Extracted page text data
BEGIN

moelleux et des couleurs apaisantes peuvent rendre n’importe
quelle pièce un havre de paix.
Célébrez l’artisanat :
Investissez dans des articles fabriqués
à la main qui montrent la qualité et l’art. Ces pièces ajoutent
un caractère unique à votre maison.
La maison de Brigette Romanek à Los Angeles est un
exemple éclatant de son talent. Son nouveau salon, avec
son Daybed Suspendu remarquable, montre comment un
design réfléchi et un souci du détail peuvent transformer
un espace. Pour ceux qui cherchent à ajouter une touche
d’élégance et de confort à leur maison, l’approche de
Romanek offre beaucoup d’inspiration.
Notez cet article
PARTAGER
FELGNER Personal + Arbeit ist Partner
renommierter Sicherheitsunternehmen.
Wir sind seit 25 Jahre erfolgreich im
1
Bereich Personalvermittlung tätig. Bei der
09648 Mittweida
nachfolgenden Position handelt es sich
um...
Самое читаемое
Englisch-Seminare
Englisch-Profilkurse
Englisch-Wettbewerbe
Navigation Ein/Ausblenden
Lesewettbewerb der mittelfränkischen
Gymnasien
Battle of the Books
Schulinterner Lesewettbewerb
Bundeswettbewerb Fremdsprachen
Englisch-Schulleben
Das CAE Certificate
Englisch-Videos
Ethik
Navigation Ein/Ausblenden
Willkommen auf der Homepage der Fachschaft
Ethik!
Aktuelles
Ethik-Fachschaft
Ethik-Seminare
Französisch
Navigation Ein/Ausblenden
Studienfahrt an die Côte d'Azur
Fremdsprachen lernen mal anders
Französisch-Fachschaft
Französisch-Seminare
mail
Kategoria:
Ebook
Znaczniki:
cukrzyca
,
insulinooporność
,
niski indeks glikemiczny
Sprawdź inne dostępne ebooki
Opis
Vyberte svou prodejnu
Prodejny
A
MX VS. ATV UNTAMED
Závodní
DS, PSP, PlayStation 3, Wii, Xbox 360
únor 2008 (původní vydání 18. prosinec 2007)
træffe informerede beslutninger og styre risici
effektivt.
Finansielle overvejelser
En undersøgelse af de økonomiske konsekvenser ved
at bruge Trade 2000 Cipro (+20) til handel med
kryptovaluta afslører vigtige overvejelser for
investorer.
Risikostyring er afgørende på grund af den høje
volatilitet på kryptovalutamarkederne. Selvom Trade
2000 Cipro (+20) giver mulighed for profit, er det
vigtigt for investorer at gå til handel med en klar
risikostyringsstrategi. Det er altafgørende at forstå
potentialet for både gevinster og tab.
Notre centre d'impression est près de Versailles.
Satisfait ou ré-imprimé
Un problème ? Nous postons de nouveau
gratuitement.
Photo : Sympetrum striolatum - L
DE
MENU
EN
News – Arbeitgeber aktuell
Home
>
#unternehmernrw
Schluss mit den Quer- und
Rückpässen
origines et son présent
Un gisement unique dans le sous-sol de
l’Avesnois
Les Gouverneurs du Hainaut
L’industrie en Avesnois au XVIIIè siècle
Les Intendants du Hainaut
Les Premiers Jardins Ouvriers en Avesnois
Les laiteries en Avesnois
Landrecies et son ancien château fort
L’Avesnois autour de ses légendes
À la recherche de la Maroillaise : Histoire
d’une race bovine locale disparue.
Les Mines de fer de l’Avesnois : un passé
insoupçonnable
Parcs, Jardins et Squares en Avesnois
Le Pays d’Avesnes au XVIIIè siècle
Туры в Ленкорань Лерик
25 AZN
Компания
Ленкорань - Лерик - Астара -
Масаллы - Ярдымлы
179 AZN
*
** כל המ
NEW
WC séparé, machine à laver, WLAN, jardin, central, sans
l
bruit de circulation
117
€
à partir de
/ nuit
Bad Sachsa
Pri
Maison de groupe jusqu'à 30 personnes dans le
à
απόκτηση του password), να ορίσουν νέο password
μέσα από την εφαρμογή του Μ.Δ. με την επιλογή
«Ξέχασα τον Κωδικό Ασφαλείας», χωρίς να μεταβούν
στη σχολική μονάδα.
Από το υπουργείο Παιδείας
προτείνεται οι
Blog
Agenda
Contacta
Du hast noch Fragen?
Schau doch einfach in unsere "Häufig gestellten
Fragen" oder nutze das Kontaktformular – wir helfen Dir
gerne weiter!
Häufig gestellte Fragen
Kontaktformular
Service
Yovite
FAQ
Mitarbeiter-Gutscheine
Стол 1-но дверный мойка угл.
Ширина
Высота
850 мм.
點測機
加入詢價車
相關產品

END

### Problem:
Would you edit the data so that every "Navigation Ein/Ausblenden" reads "Navigation ein-/ausblenden" and nothing else changes?

### Final answer:
moelleux et des couleurs apaisantes peuvent rendre n’importe
quelle pièce un havre de paix.
Célébrez l’artisanat :
Investissez dans des articles fabriqués
à la main qui montrent la qualité et l’art. Ces pièces ajoutent
un caractère unique à votre maison.
La maison de Brigette Romanek à Los Angeles est un
exemple éclatant de son talent. Son nouveau salon, avec
son Daybed Suspendu remarquable, montre comment un
design réfléchi et un souci du détail peuvent transformer
un espace. Pour ceux qui cherchent à ajouter une touche
d’élégance et de confort à leur maison, l’approche de
Romanek offre beaucoup d’inspiration.
Notez cet article
PARTAGER
FELGNER Personal + Arbeit ist Partner
renommierter Sicherheitsunternehmen.
Wir sind seit 25 Jahre erfolgreich im
1
Bereich Personalvermittlung tätig. Bei der
09648 Mittweida
nachfolgenden Position handelt es sich
um...
Самое читаемое
Englisch-Seminare
Englisch-Profilkurse
Englisch-Wettbewerbe
Navigation ein-/ausblenden
Lesewettbewerb der mittelfränkischen
Gymnasien
Battle of the Books
Schulinterner Lesewettbewerb
Bundeswettbewerb Fremdsprachen
Englisch-Schulleben
Das CAE Certificate
Englisch-Videos
Ethik
Navigation ein-/ausblenden
Willkommen auf der Homepage der Fachschaft
Ethik!
Aktuelles
Ethik-Fachschaft
Ethik-Seminare
Französisch
Navigation ein-/ausblenden
Studienfahrt an die Côte d'Azur
Fremdsprachen lernen mal anders
Französisch-Fachschaft
Französisch-Seminare
mail
Kategoria:
Ebook
Znaczniki:
cukrzyca
,
insulinooporność
,
niski indeks glikemiczny
Sprawdź inne dostępne ebooki
Opis
Vyberte svou prodejnu
Prodejny
A
MX VS. ATV UNTAMED
Závodní
DS, PSP, PlayStation 3, Wii, Xbox 360
únor 2008 (původní vydání 18. prosinec 2007)
træffe informerede beslutninger og styre risici
effektivt.
Finansielle overvejelser
En undersøgelse af de økonomiske konsekvenser ved
at bruge Trade 2000 Cipro (+20) til handel med
kryptovaluta afslører vigtige overvejelser for
investorer.
Risikostyring er afgørende på grund af den høje
volatilitet på kryptovalutamarkederne. Selvom Trade
2000 Cipro (+20) giver mulighed for profit, er det
vigtigt for investorer at gå til handel med en klar
risikostyringsstrategi. Det er altafgørende at forstå
potentialet for både gevinster og tab.
Notre centre d'impression est près de Versailles.
Satisfait ou ré-imprimé
Un problème ? Nous postons de nouveau
gratuitement.
Photo : Sympetrum striolatum - L
DE
MENU
EN
News – Arbeitgeber aktuell
Home
>
#unternehmernrw
Schluss mit den Quer- und
Rückpässen
origines et son présent
Un gisement unique dans le sous-sol de
l’Avesnois
Les Gouverneurs du Hainaut
L’industrie en Avesnois au XVIIIè siècle
Les Intendants du Hainaut
Les Premiers Jardins Ouvriers en Avesnois
Les laiteries en Avesnois
Landrecies et son ancien château fort
L’Avesnois autour de ses légendes
À la recherche de la Maroillaise : Histoire
d’une race bovine locale disparue.
Les Mines de fer de l’Avesnois : un passé
insoupçonnable
Parcs, Jardins et Squares en Avesnois
Le Pays d’Avesnes au XVIIIè siècle
Туры в Ленкорань Лерик
25 AZN
Компания
Ленкорань - Лерик - Астара -
Масаллы - Ярдымлы
179 AZN
*
** כל המ
NEW
WC séparé, machine à laver, WLAN, jardin, central, sans
l
bruit de circulation
117
€
à partir de
/ nuit
Bad Sachsa
Pri
Maison de groupe jusqu'à 30 personnes dans le
à
απόκτηση του password), να ορίσουν νέο password
μέσα από την εφαρμογή του Μ.Δ. με την επιλογή
«Ξέχασα τον Κωδικό Ασφαλείας», χωρίς να μεταβούν
στη σχολική μονάδα.
Από το υπουργείο Παιδείας
προτείνεται οι
Blog
Agenda
Contacta
Du hast noch Fragen?
Schau doch einfach in unsere "Häufig gestellten
Fragen" oder nutze das Kontaktformular – wir helfen Dir
gerne weiter!
Häufig gestellte Fragen
Kontaktformular
Service
Yovite
FAQ
Mitarbeiter-Gutscheine
Стол 1-но дверный мойка угл.
Ширина
Высота
850 мм.
點測機
加入詢價車
相關產品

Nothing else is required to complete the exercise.